Di Rupo - Trusgnach : une confrontation surréaliste

Le 26 novembre 1996, Francis Fischer entend Olivier Trusgnach à deux reprises. Il relate sa pseudo rencontre avec Elio Di Rupo au club «Le garage» : Un monsieur m'a abordé, a conversé avec moi et m'a offert un verre. Il m'a dit qu'il s'appelait Elio. (...) J'étais assez flatté par l'intérêt qu'il semblait me témoigner. (...) Il s'est montré gentil avec moi. Vous m'invitez à dire ce qui s'est passé ensuite. Je m'y refuse, parce que je veux d'abord consulter mon avocat.

Francis Fischer : «In kontakt met publiek vormden wij dus duidelijk een koppel», disiez-vous (traduction : «Dans nos contacts en public, nous formions véritablement un couple »). Cette relation avec Elio Di Rupo aurait duré neuf mois. Quels sont les témoins ?

Olivier Trusgnach : (...) Ce n'est pas à moi qu'il appartient de donner les noms de ces témoins. C'est aux autorités judiciaires qu'il incombe de le faire. (...) Je n'ai d'ailleurs pas moi-même voulu porter plainte. Ce sont les services de police judiciaire et de gendarmerie qui ont pris contact avec moi pour m'entendre.

Mais le sommet du surréalisme est atteint lors de la confrontation entre les deux hommes, le 28 novembre à 15 h 35.

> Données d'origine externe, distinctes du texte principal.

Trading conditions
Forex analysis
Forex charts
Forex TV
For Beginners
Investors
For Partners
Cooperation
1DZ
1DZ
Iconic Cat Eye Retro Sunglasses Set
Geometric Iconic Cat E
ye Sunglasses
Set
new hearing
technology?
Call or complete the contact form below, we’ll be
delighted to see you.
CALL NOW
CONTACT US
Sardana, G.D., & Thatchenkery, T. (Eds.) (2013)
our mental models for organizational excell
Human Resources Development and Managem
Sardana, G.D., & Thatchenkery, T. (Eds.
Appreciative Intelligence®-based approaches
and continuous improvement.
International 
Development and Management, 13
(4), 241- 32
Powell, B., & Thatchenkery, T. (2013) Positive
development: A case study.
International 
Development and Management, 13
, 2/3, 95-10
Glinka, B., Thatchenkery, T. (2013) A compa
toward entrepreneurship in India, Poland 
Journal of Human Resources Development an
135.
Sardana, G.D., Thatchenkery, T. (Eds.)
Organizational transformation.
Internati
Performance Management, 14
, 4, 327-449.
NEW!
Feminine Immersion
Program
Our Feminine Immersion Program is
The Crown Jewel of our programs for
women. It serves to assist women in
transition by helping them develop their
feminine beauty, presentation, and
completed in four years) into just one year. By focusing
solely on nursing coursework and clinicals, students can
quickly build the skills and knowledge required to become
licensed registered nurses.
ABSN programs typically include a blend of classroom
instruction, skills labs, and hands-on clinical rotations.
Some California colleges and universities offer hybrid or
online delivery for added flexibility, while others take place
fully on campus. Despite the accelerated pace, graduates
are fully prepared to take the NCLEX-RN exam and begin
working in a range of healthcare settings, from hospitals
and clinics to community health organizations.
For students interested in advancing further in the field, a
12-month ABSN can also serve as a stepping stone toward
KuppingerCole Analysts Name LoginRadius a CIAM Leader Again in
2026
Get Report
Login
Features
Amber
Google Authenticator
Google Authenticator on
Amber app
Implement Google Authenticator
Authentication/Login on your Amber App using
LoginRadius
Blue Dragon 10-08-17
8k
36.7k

Francis Fischer à Olivier Trusgnach : Confirmez-vous devant M. Di Rupo, les faits que vous avez rapportés à ce sujet ou plus exactement la dernière version que vous avez donnée des faits ?

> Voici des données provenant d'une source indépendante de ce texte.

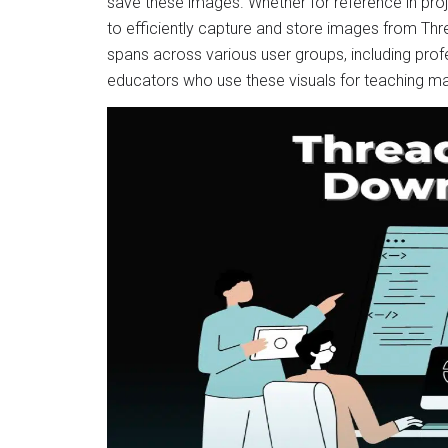
save these images. Whether for reference in projec
to efficiently capture and store images from Thr
spans across various user groups, including profe
educators who use these visuals for teaching ma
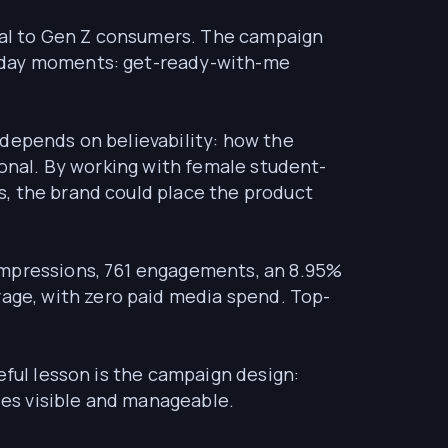
ural to Gen Z consumers. The campaign
ryday moments: get-ready-with-me
 depends on believability: how the
sonal. By working with female student-
s, the brand could place the product
 impressions, 761 engagements, an 8.95%
ge, with zero paid media spend. Top-
eful lesson is the campaign design:
bles visible and manageable.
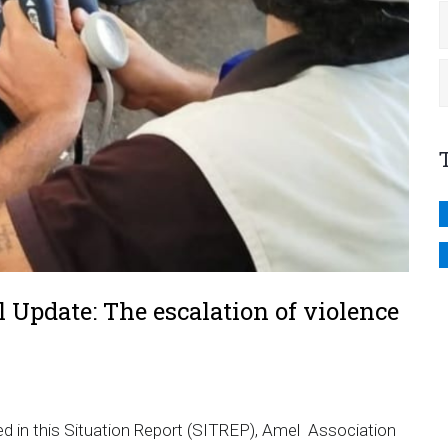
 Update: The escalation of violence
ted in this Situation Report (SITREP), Amel Association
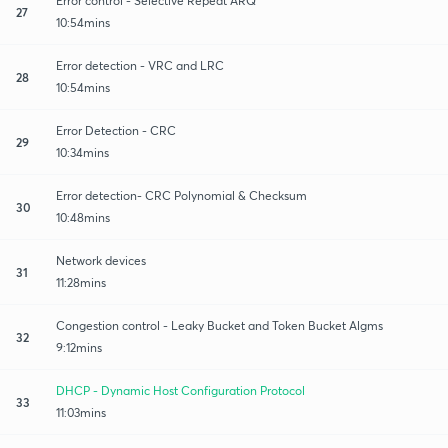
Error control - Selective Repeat ARQ
27
10:54mins
Error detection - VRC and LRC
28
10:54mins
Error Detection - CRC
29
10:34mins
Error detection- CRC Polynomial & Checksum
30
10:48mins
Network devices
31
11:28mins
Congestion control - Leaky Bucket and Token Bucket Algms
32
9:12mins
DHCP - Dynamic Host Configuration Protocol
33
11:03mins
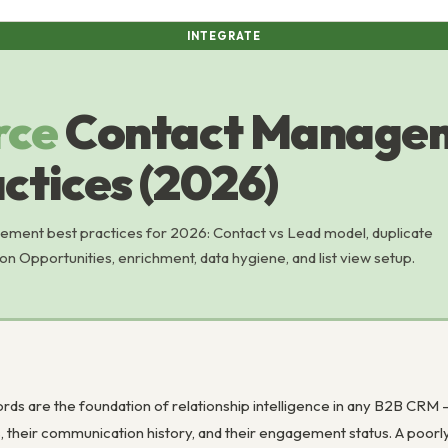
INTEGRATE
rce
Contact Manage
ctices (2026)
ment best practices for 2026: Contact vs Lead model, duplicate
n Opportunities, enrichment, data hygiene, and list view setup.
)
rds are the foundation of relationship intelligence in any B2B CRM
ns, their communication history, and their engagement status. A poo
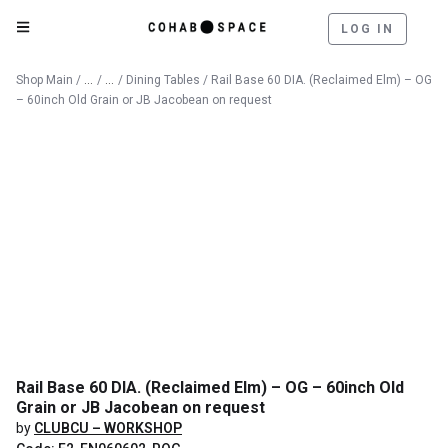
LOG IN
Catalog
Furniture
Shop Main
/
/
/
Dining Tables
/ Rail Base 60 DIA. (Reclaimed Elm) – OG
– 60inch Old Grain or JB Jacobean on request
Rail Base 60 DIA. (Reclaimed Elm) – OG – 60inch Old
Grain or JB Jacobean on request
by
CLUBCU – WORKSHOP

O.T. : Je confirme entièrement ce que j'ai déclaré.

Elio Di Rupo : Je démens formellement l'entièreté de ces accusations.

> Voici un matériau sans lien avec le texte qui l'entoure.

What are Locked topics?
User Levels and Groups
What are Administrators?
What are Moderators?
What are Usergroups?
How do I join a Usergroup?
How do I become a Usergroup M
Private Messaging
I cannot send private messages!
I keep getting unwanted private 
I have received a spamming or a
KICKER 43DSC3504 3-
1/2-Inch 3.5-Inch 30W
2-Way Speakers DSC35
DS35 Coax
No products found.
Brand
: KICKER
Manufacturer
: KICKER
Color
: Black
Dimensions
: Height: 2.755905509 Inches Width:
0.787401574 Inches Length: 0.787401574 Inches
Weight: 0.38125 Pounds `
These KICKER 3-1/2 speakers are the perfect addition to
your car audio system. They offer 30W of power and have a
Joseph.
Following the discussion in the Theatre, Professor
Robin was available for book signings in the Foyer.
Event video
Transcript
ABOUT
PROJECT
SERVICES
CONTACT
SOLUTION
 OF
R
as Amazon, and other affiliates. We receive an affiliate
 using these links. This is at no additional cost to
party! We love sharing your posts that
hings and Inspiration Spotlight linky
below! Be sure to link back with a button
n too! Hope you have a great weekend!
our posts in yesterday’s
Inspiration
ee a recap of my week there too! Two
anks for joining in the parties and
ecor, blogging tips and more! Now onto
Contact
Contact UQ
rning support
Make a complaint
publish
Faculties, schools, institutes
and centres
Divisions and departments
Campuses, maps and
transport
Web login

F.F. à O.T. : Quand, où et dans quelles circonstances avez-vous fait la connaissance de M. Di Rupo ?

O.T. : Je renvoie entièrement à mes déclarations antérieures. (...) La décision a été prise (ndlr : avec son avocat) que je ne ferais plus aucune déclaration concernant M. Di Rupo.

E.D.R. : Je demande que M. Trusgnach précise au moins quand il m'a vu la première fois.

O.T. : Cela figure dans mes déclarations.

E.D.R. : Je demande que M. Trusgnach précise dans quel endroit il m'a rencontré pour la première fois.

O.T. : Cela figure dans mes déclarations.

F.F. à O.T. : Monsieur H., avec lequel vous avez eu une liaison début de l'année 1993, a déclaré notamment ce que voici : «A ma connaissance, Olivier Trusgnach ne pouvait pas connaître les deux ministres cités puisque je l'ai connu en décembre 92; il était majeur et m'a fait part de son désir de connaître ces deux ministres (...).»

O.T. : Si je connaissais M. H., cela ne veut pas dire que je lui ai parlé de mon passé. (...)

F.T. : Pourquoi M. H. mentirait-il ?

O.T. : M. H. a tendance à altérer la vérité.

F.T. : A quelles personnes avez-vous fait des confidences sur le fait que vous aviez connu M. Di Rupo, voire avoir eu une relation avec lui à l'âge de 15 ans ?

O.T. : J'en ai parlé avec des amis, mais ce sont des amis qui sont prêtres dans l'Eglise catholique. Je ne veux pas vous dire leur nom parce qu'ils sont tenus au secret de la confession. (...)

E.D.R. : Pourquoi m'avez-vous mis en cause, alors que vous savez bien que ce n'est pas vrai ?

O.T. : Tout ce que j'ai déclaré est la vérité, mais ce n'est pas moi qui ai eu l'intention de déposer plainte; c'est la gendarmerie qui m'a invité à faire une déclaration. (...)

E.D.R. : (...) Je n'ai obtenu aucune réponse à toutes les questions se rapportant à des faits précis.

O.T. : Je constitue moi-même une preuve vivante. Quand on déclare quelque chose, on part du principe que l'honneur de soi-même est un des biens les plus importants. Je renvoie ici à l'Eglise catholique, où l'honneur de la personne est considéré automatiquement comme un des biens les plus importants.